Kabupaten Layak Anak merupakan kabupaten atau kota yang mempunyai sistem pembangunan berbasis hak anak melalui pengintegrasian komitmen dan sumber daya pemerintah, masyarakat dan dunia usaha, yang terencana secara menyeluruh dan berkelanjutan dalam kebijakan, program dan kegiatan untuk menjamin pemenuhan hak dan perlindungan anak.

Di tengah era perkembangan zaman ini pendidikan seks bagi anak sudah tidak lagi menjadi suatu topik yang tabu untuk disampaikan, karena pembahasan tentang seks bukan hanya sebatas hubungan badan saja. Sementara ditinjau dari segi bahasa, seks artinya adalah jenis kelamin pembeda antara laki-laki dan perempuan secara biologis.

Oleh sebab itu orang tua bersama guru selaku pendidik utama peserta didik harus benar-benar memahami pendidikan seks secara luas. Pengenalan tentang beberapa bagian tubuh yang dilarang disentuh seseorang, himbauan agar tidak mudah mempercayai orang asing, hingga kesehatan alat vital merupakan topik dasar yang perlu diketahui anak supaya terhindar dari kejahatan ataupun perbuatan seksual.

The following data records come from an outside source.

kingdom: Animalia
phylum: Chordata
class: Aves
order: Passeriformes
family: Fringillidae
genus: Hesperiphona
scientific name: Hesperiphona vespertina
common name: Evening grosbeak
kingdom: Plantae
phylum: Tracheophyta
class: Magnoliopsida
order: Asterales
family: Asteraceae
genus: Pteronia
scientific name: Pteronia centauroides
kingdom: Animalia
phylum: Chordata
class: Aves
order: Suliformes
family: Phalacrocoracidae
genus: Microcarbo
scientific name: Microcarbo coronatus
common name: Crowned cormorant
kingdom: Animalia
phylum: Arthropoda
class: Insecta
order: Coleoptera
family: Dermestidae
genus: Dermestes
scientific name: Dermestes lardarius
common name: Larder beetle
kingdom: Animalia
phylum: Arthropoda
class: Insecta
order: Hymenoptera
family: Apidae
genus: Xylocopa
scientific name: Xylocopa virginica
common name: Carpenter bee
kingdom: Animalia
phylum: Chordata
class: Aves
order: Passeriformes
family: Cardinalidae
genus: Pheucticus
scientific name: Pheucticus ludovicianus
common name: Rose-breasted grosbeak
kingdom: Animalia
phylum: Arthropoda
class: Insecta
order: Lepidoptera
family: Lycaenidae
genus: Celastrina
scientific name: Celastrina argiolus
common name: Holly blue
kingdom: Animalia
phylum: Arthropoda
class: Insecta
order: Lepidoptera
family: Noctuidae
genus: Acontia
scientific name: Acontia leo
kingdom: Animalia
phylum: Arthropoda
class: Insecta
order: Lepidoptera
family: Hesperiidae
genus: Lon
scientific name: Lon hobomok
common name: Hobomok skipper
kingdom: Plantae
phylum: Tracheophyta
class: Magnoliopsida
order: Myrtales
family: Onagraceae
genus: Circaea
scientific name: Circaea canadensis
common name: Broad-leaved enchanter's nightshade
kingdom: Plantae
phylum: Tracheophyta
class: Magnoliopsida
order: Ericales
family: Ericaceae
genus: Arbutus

Pada tahun 2018 untuk kelima kalinya Kabupaten Jombang memperoleh predikat Kabupaten Layak Anak (KLA). KLA merupakan kabupaten atau kota yang mempunyai sistem pembangunan berbasis hak anak melalui pengintegrasian komitmen dan sumber daya pemerintah, masyarakat dan dunia usaha, yang terencana secara menyeluruh dan berkelanjutan dalam kebijakan, program dan kegiatan untuk menjamin pemenuhan hak dan perlindungan anak.

Namun berdasar data yang dihimpun dari Dinas Pengendalian Penduduk dan Keluarga Berencana (DPPKB) Kabupaten Jombang, pada bulan Agustus 2018 tercatat 175 orang atau sebesar 11,15% penduduk wanita Jombang melakukan pernikahan dini (menikah di bawah usia 20 tahun).

Kepala Dinas Pengendalian Penduduk dan Keluarga Berencana Kabupaten (DPPKB) Kabupaten Jombang, Senen, S.Sos., M.Si menyikapi bahwa kondisi tersebut masih tergolong dalam ambang wajar. Karena dilihat dari berbagai aspek, mencapai persentase nol persen untuk pernikahan dini dirasa tidak mungkin. Hal yang dapat dilakukan adalah menjaga persentase kasus tidak semakin bertambah setiap tahunnya.

“Beberapa faktor yang memicu masih terjadinya pernikahan dini itu diantaranya adalah adat atau tradisi warga terutama yang bertempat tinggal di pinggir kota, rendahnya pendidikan serta keterbatasan ekonomi orang tua yang kemudian lebih memilih menikahkan anaknya supaya tidak membebani keluarga juga bisa menjadi penyebab,” terang Senen.

Dalam realita, pernikahan dini memiliki berbagai dampak. Pernikahan dini yang didasarkan pada keterpaksaan, kedua pihak pasangan yang juga belum siap secara mental dan ekonomi hingga psikologis yang masih labil cenderung belum matang, mudah terpancing emosi membuat kondisi rumah tangga pada pernikahan dini rentan konflik hingga kekerasan. Sehingga dari pengalaman dan cacatan angka perceraian akibat pernikahan dini cukup tinggi.